(Assigned task): Report every line below that contains the word "difference", copying each one in full.

(Task input):
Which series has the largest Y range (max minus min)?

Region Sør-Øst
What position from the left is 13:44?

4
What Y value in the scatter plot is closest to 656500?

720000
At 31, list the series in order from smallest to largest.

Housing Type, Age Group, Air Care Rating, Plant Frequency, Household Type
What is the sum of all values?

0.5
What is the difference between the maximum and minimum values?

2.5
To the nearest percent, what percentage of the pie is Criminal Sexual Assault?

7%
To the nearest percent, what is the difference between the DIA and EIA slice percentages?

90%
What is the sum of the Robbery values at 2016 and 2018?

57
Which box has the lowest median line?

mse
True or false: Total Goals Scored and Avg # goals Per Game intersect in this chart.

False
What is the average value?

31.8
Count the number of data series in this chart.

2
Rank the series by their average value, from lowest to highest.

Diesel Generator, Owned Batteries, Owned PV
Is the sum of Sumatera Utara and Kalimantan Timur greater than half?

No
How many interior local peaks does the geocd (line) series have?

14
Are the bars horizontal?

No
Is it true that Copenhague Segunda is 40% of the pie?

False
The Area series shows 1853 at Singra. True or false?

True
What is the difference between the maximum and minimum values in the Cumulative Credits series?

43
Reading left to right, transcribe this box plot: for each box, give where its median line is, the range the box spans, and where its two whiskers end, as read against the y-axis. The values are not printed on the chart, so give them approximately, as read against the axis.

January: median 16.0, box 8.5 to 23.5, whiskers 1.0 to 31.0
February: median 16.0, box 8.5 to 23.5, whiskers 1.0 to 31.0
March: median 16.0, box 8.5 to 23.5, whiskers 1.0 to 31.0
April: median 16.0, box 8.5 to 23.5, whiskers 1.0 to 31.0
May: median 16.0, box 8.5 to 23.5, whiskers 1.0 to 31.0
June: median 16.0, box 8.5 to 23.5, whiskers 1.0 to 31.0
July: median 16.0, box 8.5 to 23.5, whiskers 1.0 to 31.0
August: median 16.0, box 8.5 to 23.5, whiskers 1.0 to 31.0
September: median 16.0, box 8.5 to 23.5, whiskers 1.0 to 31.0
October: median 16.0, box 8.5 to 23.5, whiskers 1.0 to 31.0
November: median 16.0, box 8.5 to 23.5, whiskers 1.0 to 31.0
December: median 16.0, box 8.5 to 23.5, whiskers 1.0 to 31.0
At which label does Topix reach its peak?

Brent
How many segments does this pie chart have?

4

(Answer):
What is the difference between the maximum and minimum values?
To the nearest percent, what is the difference between the DIA and EIA slice percentages?
What is the difference between the maximum and minimum values in the Cumulative Credits series?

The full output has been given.